- Petit exercice 1
Relevez tous les noms de lieux géographiques qui figurent dans le texte ci-dessous. Donnez chacun une seule fois.

- Texte
↓↓↓

C'est deux choses, avoir des infrastructures... Ça, c'est une subtilité que même un casuiste jésuite aurait de la difficulté à analyser. On va faire la distinction, ici, entre l'eau et les tuyaux qui conduisent l'eau. Alors, écoutez bien le raisonnement du ministre: «On ne vise pas la privatisation de l'eau. C'est deux choses, avoir des infrastructures dont la réfection fait suite à un montage public-privé et le liquide qui passe dans les tuyaux.» Donc, le liquide ne serait pas affecté au passage par la propriété des tuyaux, ce qui est très intéressant comme théorie.

Une voix: Comme les électrons.

M. Simard: Comme son... aussi comme les électrons recyclés de tout à l'heure.

«Le ministre n'écarte pas, tout comme son collègue de l'Environnement [...] l'a fait au cours des derniers mois, la possibilité ? ah! tiens, tiens, comment on finance tout ça; la possibilité ? d'imposer une tarification aux consommateurs comme contrepartie aux investissements privés. "C'est l'une des mécaniques possibles. Il y a différentes approches qui sont étudiées actuellement ? il me semblait qu'il n'y avait pas de lien entre les deux ? mais cette partie-là ne relève pas de moi. Ma responsabilité ? c'est le ministre des Affaires municipales qui parle ? c'est de m'assurer qu'on ait une portion publique de financement qui soit disponible", a ajouté le ministre.» Et il faisait part de négociations qui ont lieu, avec Ottawa notamment, pour un soutien financier dans le cadre des programmes d'infrastructures Canada-Québec.

«On n'a pas de portrait global ? je cite ? on réagit à des crises à gauche et à droite, mais on ne gère pas. Il faut se donner des moyens à long terme pour planifier nos interventions et juguler la situation. [...] On fait des études pour se préparer...» Alors, évidemment, tout cela confirme les intentions du gouvernement d'aller de l'avant.

Lorsqu'Eau Secours! réunit, ce soir, des dizaines et des dizaines de personnes dans une salle, pour étudier la privatisation de l'eau, les partenariats public-privé dans le domaine de l'eau, Eau Secours! ne se trompe pas; effectivement, il existe une réalité, il existe une telle réalité que l'intérêt très clair du gouvernement à créer des PPP dans le domaine de la distribution de l'eau ? avec évidemment la subtile distinction que vous n'aurez pas manqué de saisir, M. le Président, entre les tuyaux qui transportent l'eau et l'eau qui passe dans les tuyaux ? ça me fait penser à certaines catégories sur le péché, n'est-ce pas, que certains théologiens autrefois arrivaient à nous expliquer. L'article d'ailleurs se terminait en rappelant que la présidente du Conseil du trésor avait mis en doute la qualité de l'eau à Montréal, en septembre 2003, nous savons tout ça.

↑↑↑

- Liste fournie
↓↓↓

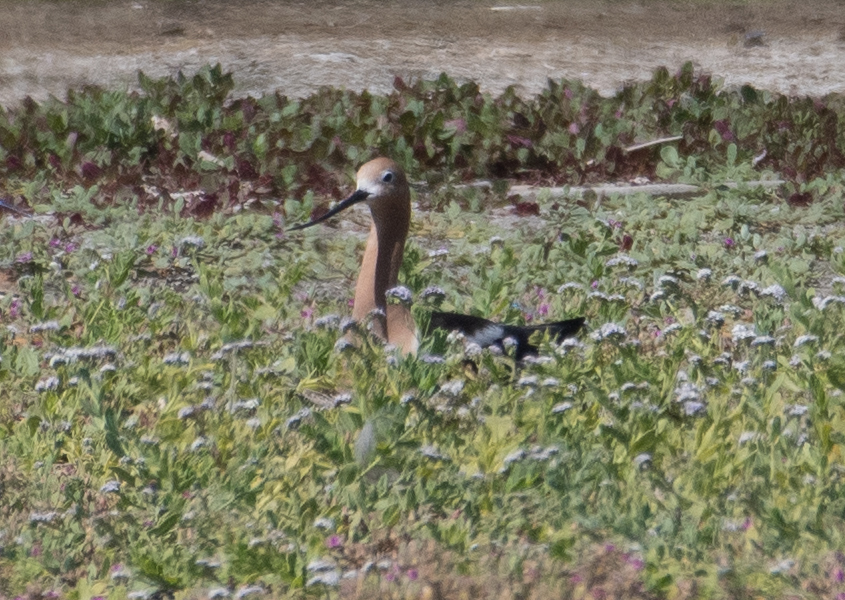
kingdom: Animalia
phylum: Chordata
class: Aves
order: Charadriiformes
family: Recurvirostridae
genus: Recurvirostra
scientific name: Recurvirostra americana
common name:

↑↑↑

- Petit exercice 2
Remplacez « common name » par « vernacular name » dans la partie de la liste qui commence à la ligne contenant « order: Charadriiformes » et va jusqu'à la fin de la liste. Recopiez cette partie seule, sans rien changer d'autre.

- Réponse attendue 1
Ottawa
Canada
Québec
Montréal

- Réponse attendue 2
order: Charadriiformes
family: Recurvirostridae
genus: Recurvirostra
scientific name: Recurvirostra americana
vernacular name:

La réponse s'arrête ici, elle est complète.